> Zadanie do wykonania: Przedstaw wszystkie poniższe dane w postaci listy numerowanej, bez pustych wierszy.

> Dane do zadania:
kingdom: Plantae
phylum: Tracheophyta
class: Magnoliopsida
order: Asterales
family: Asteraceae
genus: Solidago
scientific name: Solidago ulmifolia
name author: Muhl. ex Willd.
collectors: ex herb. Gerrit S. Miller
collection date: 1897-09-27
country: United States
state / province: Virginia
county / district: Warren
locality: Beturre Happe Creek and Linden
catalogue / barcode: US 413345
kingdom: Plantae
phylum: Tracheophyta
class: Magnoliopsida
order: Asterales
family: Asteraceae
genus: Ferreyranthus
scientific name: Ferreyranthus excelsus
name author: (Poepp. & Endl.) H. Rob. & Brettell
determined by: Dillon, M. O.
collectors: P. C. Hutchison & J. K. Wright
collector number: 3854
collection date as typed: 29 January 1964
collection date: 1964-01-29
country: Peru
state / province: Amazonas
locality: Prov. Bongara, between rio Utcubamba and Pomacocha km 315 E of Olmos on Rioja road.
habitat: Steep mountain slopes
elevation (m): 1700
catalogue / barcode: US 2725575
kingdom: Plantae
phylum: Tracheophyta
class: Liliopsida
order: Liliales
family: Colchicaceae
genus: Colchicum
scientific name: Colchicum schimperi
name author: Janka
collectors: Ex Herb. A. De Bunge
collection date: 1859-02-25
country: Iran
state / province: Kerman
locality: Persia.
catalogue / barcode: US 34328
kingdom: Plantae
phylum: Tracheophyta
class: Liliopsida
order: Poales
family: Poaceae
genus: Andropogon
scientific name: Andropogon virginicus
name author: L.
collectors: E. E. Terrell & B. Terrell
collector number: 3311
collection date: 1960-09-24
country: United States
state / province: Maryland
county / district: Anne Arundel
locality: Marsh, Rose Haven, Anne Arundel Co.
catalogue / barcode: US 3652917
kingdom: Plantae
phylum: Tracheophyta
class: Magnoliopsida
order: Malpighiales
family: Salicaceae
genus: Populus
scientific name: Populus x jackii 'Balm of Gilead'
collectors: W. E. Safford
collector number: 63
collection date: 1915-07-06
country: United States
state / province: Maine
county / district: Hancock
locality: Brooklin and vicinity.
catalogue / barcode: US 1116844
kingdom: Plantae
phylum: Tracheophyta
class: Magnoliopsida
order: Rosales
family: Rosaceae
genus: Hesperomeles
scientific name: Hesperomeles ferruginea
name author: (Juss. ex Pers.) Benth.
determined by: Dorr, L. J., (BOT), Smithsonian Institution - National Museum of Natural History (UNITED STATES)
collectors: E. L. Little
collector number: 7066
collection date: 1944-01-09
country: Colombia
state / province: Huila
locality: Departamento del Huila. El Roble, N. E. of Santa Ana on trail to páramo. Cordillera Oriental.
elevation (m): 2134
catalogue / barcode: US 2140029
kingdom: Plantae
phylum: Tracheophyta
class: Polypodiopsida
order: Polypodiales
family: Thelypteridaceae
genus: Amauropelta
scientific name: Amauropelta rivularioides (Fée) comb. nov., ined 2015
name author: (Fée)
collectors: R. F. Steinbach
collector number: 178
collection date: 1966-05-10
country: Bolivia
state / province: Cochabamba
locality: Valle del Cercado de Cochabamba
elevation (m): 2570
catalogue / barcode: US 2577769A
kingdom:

> Wynik ćwiczenia:
1. kingdom: Plantae
2. phylum: Tracheophyta
3. class: Magnoliopsida
4. order: Asterales
5. family: Asteraceae
6. genus: Solidago
7. scientific name: Solidago ulmifolia
8. name author: Muhl. ex Willd.
9. collectors: ex herb. Gerrit S. Miller
10. collection date: 1897-09-27
11. country: United States
12. state / province: Virginia
13. county / district: Warren
14. locality: Beturre Happe Creek and Linden
15. catalogue / barcode: US 413345
16. kingdom: Plantae
17. phylum: Tracheophyta
18. class: Magnoliopsida
19. order: Asterales
20. family: Asteraceae
21. genus: Ferreyranthus
22. scientific name: Ferreyranthus excelsus
23. name author: (Poepp. & Endl.) H. Rob. & Brettell
24. determined by: Dillon, M. O.
25. collectors: P. C. Hutchison & J. K. Wright
26. collector number: 3854
27. collection date as typed: 29 January 1964
28. collection date: 1964-01-29
29. country: Peru
30. state / province: Amazonas
31. locality: Prov. Bongara, between rio Utcubamba and Pomacocha km 315 E of Olmos on Rioja road.
32. habitat: Steep mountain slopes
33. elevation (m): 1700
34. catalogue / barcode: US 2725575
35. kingdom: Plantae
36. phylum: Tracheophyta
37. class: Liliopsida
38. order: Liliales
39. family: Colchicaceae
40. genus: Colchicum
41. scientific name: Colchicum schimperi
42. name author: Janka
43. collectors: Ex Herb. A. De Bunge
44. collection date: 1859-02-25
45. country: Iran
46. state / province: Kerman
47. locality: Persia.
48. catalogue / barcode: US 34328
49. kingdom: Plantae
50. phylum: Tracheophyta
51. class: Liliopsida
52. order: Poales
53. family: Poaceae
54. genus: Andropogon
55. scientific name: Andropogon virginicus
56. name author: L.
57. collectors: E. E. Terrell & B. Terrell
58. collector number: 3311
59. collection date: 1960-09-24
60. country: United States
61. state / province: Maryland
62. county / district: Anne Arundel
63. locality: Marsh, Rose Haven, Anne Arundel Co.
64. catalogue / barcode: US 3652917
65. kingdom: Plantae
66. phylum: Tracheophyta
67. class: Magnoliopsida
68. order: Malpighiales
69. family: Salicaceae
70. genus: Populus
71. scientific name: Populus x jackii 'Balm of Gilead'
72. collectors: W. E. Safford
73. collector number: 63
74. collection date: 1915-07-06
75. country: United States
76. state / province: Maine
77. county / district: Hancock
78. locality: Brooklin and vicinity.
79. catalogue / barcode: US 1116844
80. kingdom: Plantae
81. phylum: Tracheophyta
82. class: Magnoliopsida
83. order: Rosales
84. family: Rosaceae
85. genus: Hesperomeles
86. scientific name: Hesperomeles ferruginea
87. name author: (Juss. ex Pers.) Benth.
88. determined by: Dorr, L. J., (BOT), Smithsonian Institution - National Museum of Natural History (UNITED STATES)
89. collectors: E. L. Little
90. collector number: 7066
91. collection date: 1944-01-09
92. country: Colombia
93. state / province: Huila
94. locality: Departamento del Huila. El Roble, N. E. of Santa Ana on trail to páramo. Cordillera Oriental.
95. elevation (m): 2134
96. catalogue / barcode: US 2140029
97. kingdom: Plantae
98. phylum: Tracheophyta
99. class: Polypodiopsida
100. order: Polypodiales
101. family: Thelypteridaceae
102. genus: Amauropelta
103. scientific name: Amauropelta rivularioides (Fée) comb. nov., ined 2015
104. name author: (Fée)
105. collectors: R. F. Steinbach
106. collector number: 178
107. collection date: 1966-05-10
108. country: Bolivia
109. state / province: Cochabamba
110. locality: Valle del Cercado de Cochabamba
111. elevation (m): 2570
112. catalogue / barcode: US 2577769A
113. kingdom:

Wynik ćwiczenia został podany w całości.